• **Set problem**
Please return, word for word, the lines of the rows below starting at the line that contains "collection date: 1972-11-18" and ending at the line that contains "state / province: Texas", both included, and nothing else.

## START

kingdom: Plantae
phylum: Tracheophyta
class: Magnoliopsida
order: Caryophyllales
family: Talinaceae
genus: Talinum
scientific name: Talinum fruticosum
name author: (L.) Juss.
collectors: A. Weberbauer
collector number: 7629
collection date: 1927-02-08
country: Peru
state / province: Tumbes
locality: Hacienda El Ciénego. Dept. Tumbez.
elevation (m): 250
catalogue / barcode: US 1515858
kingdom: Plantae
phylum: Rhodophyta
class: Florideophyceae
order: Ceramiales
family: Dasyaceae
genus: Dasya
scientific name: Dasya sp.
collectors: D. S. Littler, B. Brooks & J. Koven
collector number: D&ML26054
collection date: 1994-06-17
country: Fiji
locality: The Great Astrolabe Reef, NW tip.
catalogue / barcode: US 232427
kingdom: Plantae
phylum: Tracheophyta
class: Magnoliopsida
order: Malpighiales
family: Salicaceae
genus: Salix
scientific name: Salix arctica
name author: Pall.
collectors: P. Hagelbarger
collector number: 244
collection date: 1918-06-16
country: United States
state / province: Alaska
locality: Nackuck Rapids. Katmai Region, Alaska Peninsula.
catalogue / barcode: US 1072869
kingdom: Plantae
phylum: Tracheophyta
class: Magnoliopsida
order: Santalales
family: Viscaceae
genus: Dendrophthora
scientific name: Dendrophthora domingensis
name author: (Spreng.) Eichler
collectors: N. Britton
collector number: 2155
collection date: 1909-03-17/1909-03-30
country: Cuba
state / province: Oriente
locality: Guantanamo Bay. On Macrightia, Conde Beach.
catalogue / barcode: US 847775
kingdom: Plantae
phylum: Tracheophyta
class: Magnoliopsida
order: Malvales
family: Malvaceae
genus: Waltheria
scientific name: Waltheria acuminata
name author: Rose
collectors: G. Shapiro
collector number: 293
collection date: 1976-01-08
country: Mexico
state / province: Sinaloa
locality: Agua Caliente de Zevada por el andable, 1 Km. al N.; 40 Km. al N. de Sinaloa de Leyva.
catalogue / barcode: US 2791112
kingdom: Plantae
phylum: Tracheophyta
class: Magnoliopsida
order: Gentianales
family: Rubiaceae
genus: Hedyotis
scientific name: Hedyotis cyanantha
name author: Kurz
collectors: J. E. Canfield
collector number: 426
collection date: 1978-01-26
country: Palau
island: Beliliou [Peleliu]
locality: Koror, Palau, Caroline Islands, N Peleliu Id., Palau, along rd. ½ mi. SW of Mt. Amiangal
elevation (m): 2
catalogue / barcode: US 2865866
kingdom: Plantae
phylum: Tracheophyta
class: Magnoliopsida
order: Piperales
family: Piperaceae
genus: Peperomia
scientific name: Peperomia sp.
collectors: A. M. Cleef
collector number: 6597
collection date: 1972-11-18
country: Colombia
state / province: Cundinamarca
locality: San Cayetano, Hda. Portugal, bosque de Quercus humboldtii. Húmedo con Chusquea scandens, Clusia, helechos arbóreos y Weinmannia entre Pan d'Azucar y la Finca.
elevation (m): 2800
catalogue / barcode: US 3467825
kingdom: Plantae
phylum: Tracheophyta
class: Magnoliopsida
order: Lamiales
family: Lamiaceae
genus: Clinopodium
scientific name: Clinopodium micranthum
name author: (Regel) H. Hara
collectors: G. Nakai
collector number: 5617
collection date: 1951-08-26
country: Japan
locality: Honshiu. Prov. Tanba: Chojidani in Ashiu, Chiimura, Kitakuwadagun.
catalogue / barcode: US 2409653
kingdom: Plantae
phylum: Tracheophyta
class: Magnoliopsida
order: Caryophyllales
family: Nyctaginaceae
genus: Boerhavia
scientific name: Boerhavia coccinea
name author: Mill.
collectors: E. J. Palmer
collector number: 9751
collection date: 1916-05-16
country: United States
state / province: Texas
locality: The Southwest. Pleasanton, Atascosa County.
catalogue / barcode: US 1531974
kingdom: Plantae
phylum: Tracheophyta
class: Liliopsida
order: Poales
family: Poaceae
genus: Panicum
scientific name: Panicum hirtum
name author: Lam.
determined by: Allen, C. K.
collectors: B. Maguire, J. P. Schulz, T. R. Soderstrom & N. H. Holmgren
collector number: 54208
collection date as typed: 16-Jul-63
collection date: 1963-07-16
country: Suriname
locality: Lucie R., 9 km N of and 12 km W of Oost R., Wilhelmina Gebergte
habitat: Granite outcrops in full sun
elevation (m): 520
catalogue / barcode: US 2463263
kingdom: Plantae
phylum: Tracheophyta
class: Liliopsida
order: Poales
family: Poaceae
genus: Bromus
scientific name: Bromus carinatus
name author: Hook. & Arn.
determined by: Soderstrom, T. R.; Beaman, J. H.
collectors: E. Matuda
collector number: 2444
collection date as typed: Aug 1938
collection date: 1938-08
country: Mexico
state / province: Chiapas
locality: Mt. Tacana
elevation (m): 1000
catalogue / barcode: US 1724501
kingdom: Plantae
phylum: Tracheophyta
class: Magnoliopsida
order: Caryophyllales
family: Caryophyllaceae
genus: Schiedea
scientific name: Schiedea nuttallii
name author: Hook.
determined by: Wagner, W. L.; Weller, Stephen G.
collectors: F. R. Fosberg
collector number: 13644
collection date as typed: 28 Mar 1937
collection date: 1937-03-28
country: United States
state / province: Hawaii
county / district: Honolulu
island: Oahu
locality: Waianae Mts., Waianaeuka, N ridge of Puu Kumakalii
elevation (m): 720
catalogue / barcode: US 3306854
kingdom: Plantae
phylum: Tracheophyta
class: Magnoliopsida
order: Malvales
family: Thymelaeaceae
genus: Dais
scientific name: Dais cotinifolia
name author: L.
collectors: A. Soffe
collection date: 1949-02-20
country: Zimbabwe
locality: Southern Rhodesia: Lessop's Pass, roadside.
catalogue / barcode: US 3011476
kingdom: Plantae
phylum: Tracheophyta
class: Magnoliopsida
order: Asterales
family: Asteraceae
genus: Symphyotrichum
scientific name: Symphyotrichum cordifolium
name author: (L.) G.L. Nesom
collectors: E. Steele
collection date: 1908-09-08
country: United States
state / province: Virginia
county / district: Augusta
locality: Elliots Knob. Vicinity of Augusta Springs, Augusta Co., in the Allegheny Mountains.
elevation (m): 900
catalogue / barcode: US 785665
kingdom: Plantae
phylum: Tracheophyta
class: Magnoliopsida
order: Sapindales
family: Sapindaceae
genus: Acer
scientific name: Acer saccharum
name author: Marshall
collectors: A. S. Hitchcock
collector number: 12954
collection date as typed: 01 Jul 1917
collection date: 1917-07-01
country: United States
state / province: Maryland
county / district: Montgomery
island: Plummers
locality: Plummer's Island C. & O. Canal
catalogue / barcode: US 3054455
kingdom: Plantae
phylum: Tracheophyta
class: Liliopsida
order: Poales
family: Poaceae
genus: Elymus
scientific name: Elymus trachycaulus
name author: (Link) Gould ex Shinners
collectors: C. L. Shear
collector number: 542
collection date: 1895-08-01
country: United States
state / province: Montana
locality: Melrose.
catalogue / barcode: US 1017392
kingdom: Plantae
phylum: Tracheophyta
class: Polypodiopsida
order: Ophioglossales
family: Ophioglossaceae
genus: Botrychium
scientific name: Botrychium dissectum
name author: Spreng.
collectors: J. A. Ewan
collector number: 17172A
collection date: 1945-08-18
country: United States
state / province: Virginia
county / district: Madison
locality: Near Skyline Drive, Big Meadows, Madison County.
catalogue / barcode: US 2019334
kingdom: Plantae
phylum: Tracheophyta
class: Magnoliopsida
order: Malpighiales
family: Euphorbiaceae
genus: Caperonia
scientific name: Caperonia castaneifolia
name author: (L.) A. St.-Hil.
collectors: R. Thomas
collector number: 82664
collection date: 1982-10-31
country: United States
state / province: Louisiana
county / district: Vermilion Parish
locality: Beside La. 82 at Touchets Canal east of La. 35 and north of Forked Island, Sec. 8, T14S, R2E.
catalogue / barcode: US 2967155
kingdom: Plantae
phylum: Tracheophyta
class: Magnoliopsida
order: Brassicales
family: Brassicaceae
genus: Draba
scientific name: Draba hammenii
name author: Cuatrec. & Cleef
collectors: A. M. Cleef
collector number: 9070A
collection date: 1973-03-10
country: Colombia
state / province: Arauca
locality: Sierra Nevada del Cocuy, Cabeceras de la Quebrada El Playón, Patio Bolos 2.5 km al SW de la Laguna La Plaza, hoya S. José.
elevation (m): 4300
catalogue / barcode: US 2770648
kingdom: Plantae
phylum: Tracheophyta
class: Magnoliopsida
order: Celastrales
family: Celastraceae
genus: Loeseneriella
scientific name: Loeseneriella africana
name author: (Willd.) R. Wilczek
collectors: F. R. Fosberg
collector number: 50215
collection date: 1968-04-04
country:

## END

• **Solution to this task**
collection date: 1972-11-18
country: Colombia
state / province: Cundinamarca
locality: San Cayetano, Hda. Portugal, bosque de Quercus humboldtii. Húmedo con Chusquea scandens, Clusia, helechos arbóreos y Weinmannia entre Pan d'Azucar y la Finca.
elevation (m): 2800
catalogue / barcode: US 3467825
kingdom: Plantae
phylum: Tracheophyta
class: Magnoliopsida
order: Lamiales
family: Lamiaceae
genus: Clinopodium
scientific name: Clinopodium micranthum
name author: (Regel) H. Hara
collectors: G. Nakai
collector number: 5617
collection date: 1951-08-26
country: Japan
locality: Honshiu. Prov. Tanba: Chojidani in Ashiu, Chiimura, Kitakuwadagun.
catalogue / barcode: US 2409653
kingdom: Plantae
phylum: Tracheophyta
class: Magnoliopsida
order: Caryophyllales
family: Nyctaginaceae
genus: Boerhavia
scientific name: Boerhavia coccinea
name author: Mill.
collectors: E. J. Palmer
collector number: 9751
collection date: 1916-05-16
country: United States
state / province: Texas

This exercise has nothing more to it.